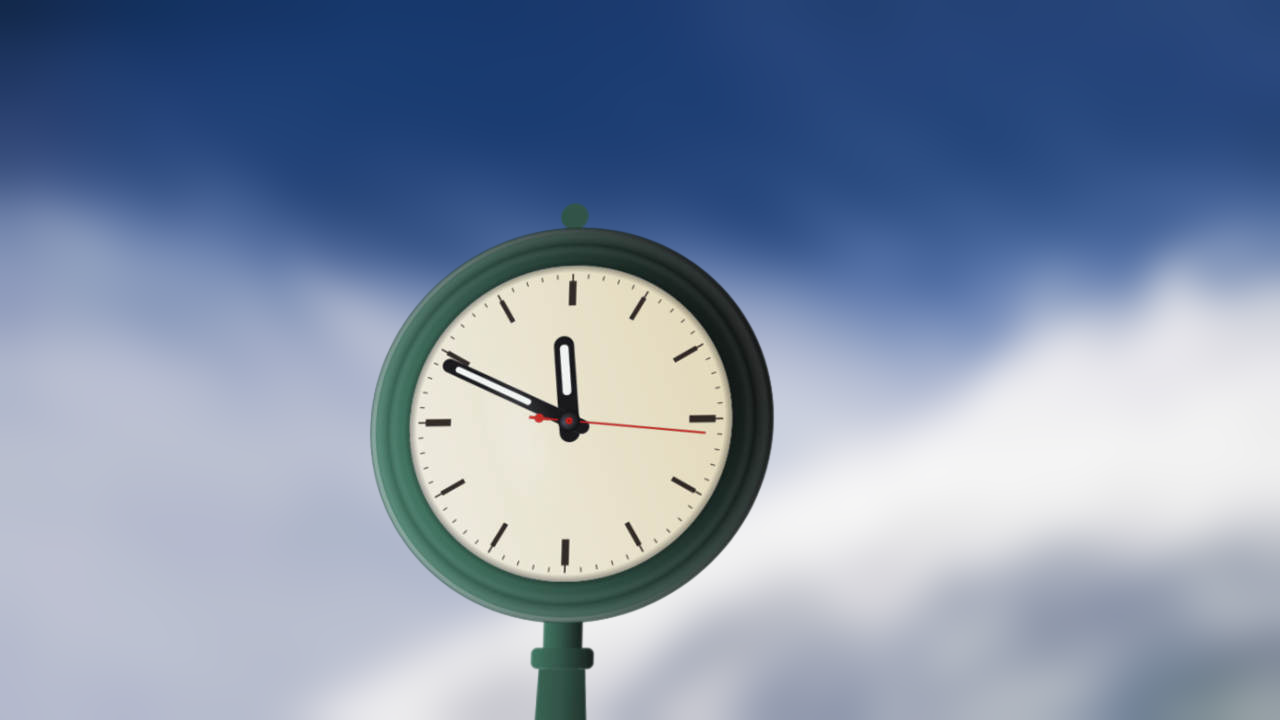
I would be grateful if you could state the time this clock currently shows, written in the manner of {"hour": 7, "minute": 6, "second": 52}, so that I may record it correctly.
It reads {"hour": 11, "minute": 49, "second": 16}
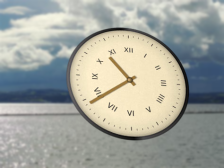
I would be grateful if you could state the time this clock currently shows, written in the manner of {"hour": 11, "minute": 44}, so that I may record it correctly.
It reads {"hour": 10, "minute": 39}
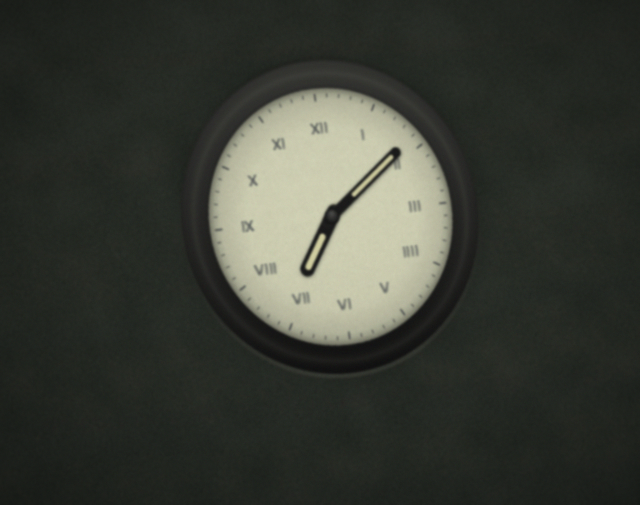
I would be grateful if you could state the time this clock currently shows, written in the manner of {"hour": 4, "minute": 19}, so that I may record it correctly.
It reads {"hour": 7, "minute": 9}
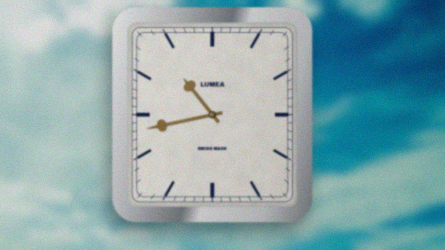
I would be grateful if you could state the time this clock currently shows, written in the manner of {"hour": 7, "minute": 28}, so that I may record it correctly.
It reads {"hour": 10, "minute": 43}
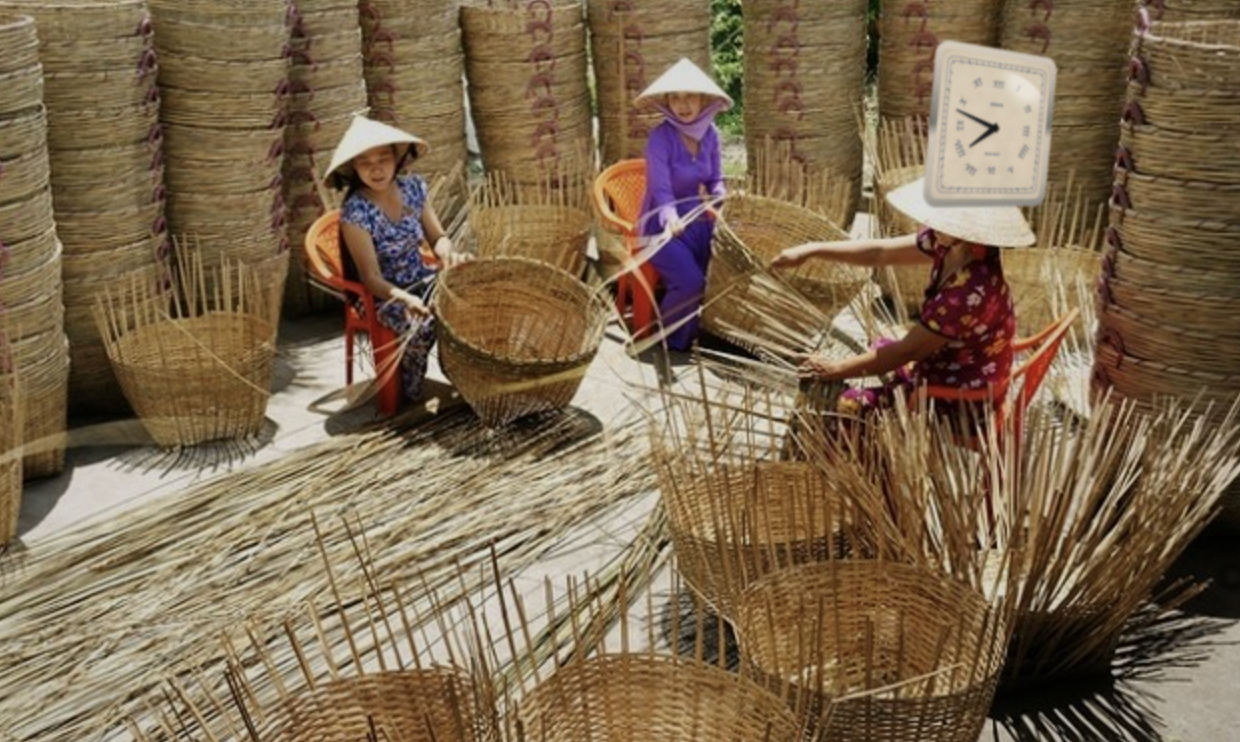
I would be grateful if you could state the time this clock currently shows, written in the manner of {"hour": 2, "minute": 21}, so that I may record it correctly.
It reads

★ ★ ★ ★ ★

> **WORK TO COMPLETE**
Copy all of the material above word for word, but leave out the pictures.

> **EXERCISE RESPONSE**
I would be grateful if you could state the time this clock currently shows, written in the manner of {"hour": 7, "minute": 6, "second": 52}, so that I may record it correctly.
It reads {"hour": 11, "minute": 49, "second": 16}
I would be grateful if you could state the time this clock currently shows, written in the manner of {"hour": 11, "minute": 44}, so that I may record it correctly.
It reads {"hour": 10, "minute": 39}
I would be grateful if you could state the time this clock currently shows, written in the manner of {"hour": 4, "minute": 19}, so that I may record it correctly.
It reads {"hour": 7, "minute": 9}
I would be grateful if you could state the time this clock currently shows, written in the manner of {"hour": 7, "minute": 28}, so that I may record it correctly.
It reads {"hour": 10, "minute": 43}
I would be grateful if you could state the time this clock currently shows, written in the manner of {"hour": 2, "minute": 21}, so that I may record it correctly.
It reads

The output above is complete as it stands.